Город похож на город только на этой главной улице, а дальше начинаются маленькие домики, кирпичные, побеленные, а то и покрашенные масляной краской. Рядом – совсем покосившиеся мазанки. Зелень, такая яркая в Ростове, здесь к концу лета становится серо-бурой от пыли. Когда по улице проезжает телега, пыль долго стоит серовато-жёлтым облаком, а уж когда проезжает автомобиль!
Хорошо, что есть речка. В Ростове Женя ходила на Дон только с папой и мамой, по воскресеньям, и то не каждое воскресенье. Жди, когда у родителей будет свободное время!
А здесь – целый день полнейшая независимость от взрослых.
Только вечером папа спросит – «Ну, Жека, чем вы сегодня занимались?» Или: «Как поживает ваша автономная республика?»
Когда Женя в первый раз сказала, что была с ребятами на речке, взрослые тревожно переглянулись.
– Ты же плавать не умеешь! – воскликнула тётя Клава. – Они здесь все отчаянные, ты уже забыла, как тебе разбили голову?
– Погоди, Клава, – говорит отец. – Женя, там глубоко, на речке?
– Нет, там мелко!

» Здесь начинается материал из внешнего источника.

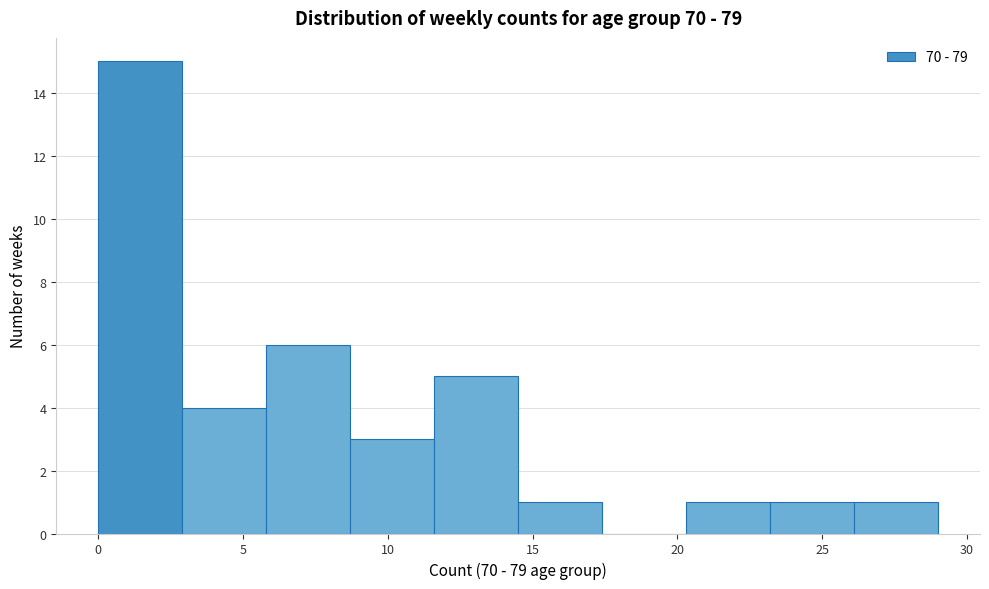

How tall is the bar that spans 11.6 to 14.5 on the x-axis? Neither the bar edges nor the heights are printed on the chart, so give them approximately, as read against the axes.

5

И я уже немного научилась плавать.
А вообще взрослым не до неё Мама сидит на диване и шьёт маленькие чепчики, совсем кукольные, беленькие кофточки с ленточками вместо застёжек. И Женя целыми днями во дворе…
Сегодня ночью Женя проснулась от голосов.
– Мама! Мама!
– Спи, дочка. Мне надо уйти на несколько дней. Будь умницей, слушайся тётю Клаву.
– Куда ты, мамочка?
Оттого, что среди ночи никто не спит и свет горит, и папа стоит одетый, очень тревожно. Очень тревожно и непонятно все это.
– Куда ты, мам?
– За братиком. Братика тебе принесу из больницы. Побуду с ним немного и принесу. А вы с папой меня проведывать будете. Спи, дочка!
Она целует Женю и уходит вместе с папой. Тётя Клава гасит свет.
А Женя ещё долго лежит с открытыми глазами. Как это хорошо – братик. Он будет маленький, как Колин Геночка или Павлик тети Дашин. Как это хорошо!